Swarup noted that India had “conventionally” never initiated military action against any neighbour. “We also have a no-first use nuclear weapons policy,” he added.
The foreign office spokesman then proceeded to remind the US of Obama’s own words at the same press conference. “Since the context was the Nuclear Security Summit, the President’s own remark that ‘expanding nuclear arsenals in some countries, with more small tactical nuclear weapons which could be at greater risk of theft’ sums up the focus of global concern,” he noted.
Modi had attended the summit and was seated conspicuously next to Obama during the plenary.
Pakistan had itself admitted that it had developed low-yield nuclear weapons for the first time in October last year, before Prime Minister Nawaz Sharif travelled to Washington.
Islamabad argues that tactical nuclear weapons are its response to India’s so-called ‘cold-start doctrine’.

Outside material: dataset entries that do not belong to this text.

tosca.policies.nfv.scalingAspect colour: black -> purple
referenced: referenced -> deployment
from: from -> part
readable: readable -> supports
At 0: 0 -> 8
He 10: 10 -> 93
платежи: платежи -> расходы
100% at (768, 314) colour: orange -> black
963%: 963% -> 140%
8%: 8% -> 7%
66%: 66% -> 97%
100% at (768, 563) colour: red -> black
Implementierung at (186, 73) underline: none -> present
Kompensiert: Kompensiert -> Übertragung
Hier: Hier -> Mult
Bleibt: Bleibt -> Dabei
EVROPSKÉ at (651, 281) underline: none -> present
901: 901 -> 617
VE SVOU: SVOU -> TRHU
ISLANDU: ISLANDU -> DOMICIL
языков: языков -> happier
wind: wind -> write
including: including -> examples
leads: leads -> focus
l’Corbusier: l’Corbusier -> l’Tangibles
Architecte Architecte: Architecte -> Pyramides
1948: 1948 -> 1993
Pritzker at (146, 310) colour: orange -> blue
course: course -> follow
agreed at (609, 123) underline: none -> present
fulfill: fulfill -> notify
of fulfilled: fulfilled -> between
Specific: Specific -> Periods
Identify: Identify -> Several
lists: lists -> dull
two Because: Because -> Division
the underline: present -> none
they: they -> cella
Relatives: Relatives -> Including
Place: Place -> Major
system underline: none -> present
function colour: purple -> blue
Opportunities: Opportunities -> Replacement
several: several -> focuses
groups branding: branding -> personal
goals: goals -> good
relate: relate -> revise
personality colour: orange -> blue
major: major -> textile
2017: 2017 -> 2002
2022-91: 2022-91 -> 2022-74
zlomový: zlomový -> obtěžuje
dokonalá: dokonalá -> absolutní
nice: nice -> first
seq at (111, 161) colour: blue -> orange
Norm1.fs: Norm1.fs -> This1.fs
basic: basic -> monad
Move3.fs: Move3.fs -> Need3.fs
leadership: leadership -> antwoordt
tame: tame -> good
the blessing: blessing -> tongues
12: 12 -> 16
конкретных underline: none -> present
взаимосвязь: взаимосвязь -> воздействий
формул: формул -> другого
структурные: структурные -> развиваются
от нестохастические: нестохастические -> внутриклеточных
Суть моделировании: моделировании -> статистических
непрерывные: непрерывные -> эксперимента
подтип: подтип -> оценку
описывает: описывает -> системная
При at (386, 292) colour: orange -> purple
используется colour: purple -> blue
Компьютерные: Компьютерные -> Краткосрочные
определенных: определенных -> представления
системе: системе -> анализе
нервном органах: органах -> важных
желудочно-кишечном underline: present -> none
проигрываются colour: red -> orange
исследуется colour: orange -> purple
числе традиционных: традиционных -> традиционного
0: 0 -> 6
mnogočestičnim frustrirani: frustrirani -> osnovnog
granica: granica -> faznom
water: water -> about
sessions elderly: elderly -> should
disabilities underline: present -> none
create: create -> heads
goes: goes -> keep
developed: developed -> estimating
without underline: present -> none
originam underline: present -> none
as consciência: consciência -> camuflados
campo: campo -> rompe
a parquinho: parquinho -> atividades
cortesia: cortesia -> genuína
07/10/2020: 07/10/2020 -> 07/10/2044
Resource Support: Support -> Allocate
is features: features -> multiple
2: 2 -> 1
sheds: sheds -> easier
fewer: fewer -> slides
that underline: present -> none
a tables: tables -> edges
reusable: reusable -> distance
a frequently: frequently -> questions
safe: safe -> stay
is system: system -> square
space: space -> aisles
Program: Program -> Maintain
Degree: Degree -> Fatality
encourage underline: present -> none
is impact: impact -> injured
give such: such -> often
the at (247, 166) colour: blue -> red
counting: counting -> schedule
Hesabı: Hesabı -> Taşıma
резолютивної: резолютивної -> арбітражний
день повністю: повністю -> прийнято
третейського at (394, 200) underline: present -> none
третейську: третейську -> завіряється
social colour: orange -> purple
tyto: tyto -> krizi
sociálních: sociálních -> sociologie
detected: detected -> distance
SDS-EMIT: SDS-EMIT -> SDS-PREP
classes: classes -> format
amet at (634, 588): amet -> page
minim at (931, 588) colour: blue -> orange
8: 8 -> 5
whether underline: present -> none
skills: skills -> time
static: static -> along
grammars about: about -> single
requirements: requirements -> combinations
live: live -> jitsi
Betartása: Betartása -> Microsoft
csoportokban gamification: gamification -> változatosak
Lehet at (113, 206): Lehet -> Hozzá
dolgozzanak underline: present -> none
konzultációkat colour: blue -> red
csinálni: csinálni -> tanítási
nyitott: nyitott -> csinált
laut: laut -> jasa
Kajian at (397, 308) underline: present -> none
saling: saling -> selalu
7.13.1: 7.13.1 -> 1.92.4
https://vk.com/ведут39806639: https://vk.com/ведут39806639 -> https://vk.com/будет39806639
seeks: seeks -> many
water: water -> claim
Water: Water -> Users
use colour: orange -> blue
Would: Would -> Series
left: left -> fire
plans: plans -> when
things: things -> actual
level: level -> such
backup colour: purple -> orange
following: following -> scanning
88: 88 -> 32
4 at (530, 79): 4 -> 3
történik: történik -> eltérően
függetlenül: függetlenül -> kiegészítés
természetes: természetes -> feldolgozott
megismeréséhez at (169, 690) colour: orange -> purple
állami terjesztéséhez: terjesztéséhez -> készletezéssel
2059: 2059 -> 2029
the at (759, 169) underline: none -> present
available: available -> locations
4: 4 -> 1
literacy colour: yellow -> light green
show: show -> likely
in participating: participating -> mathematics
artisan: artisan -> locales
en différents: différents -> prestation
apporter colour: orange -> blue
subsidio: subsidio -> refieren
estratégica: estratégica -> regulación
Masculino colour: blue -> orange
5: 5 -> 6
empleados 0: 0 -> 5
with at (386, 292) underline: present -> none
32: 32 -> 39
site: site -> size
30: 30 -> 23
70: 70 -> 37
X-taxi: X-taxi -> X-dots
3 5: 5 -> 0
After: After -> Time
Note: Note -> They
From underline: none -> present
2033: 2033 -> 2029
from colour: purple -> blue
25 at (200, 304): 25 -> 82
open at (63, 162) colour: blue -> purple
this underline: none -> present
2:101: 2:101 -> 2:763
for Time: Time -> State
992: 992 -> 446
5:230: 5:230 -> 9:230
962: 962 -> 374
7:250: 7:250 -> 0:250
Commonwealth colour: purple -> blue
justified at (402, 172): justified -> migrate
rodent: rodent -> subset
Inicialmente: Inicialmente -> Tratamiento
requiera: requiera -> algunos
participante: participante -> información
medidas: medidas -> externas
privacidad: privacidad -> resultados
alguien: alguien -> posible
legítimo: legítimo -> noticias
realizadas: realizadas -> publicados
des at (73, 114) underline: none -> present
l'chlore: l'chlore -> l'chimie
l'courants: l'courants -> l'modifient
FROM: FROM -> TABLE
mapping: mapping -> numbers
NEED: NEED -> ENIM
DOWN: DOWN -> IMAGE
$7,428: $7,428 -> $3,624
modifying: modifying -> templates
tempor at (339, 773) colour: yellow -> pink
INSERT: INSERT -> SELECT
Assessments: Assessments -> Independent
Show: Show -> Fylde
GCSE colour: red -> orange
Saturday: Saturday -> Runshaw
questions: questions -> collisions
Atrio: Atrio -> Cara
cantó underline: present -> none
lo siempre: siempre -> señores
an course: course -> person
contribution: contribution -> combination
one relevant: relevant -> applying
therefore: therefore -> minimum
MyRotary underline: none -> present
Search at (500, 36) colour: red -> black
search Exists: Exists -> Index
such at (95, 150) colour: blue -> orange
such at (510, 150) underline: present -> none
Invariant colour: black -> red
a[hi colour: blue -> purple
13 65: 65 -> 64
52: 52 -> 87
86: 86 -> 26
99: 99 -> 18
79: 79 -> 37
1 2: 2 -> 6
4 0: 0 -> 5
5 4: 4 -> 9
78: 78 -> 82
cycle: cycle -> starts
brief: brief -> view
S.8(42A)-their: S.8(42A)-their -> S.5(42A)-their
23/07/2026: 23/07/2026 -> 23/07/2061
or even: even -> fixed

The Pakistani admission at the time had come in the background of reports in the western media that Washington was ready to offer a ‘nuclear deal’ to Islamabad, just like it had done to New Delhi in 2005. There had been persistent speculation that the ‘deal’ for Pakistan would involve restrictions on its nuclear arsenal.
As per a 2015 report of Carnegie Endowment and Stimson Centre, India has a stockpile of around 50 to 100 nuclear weapons, while Pakistan has about 100 to 120.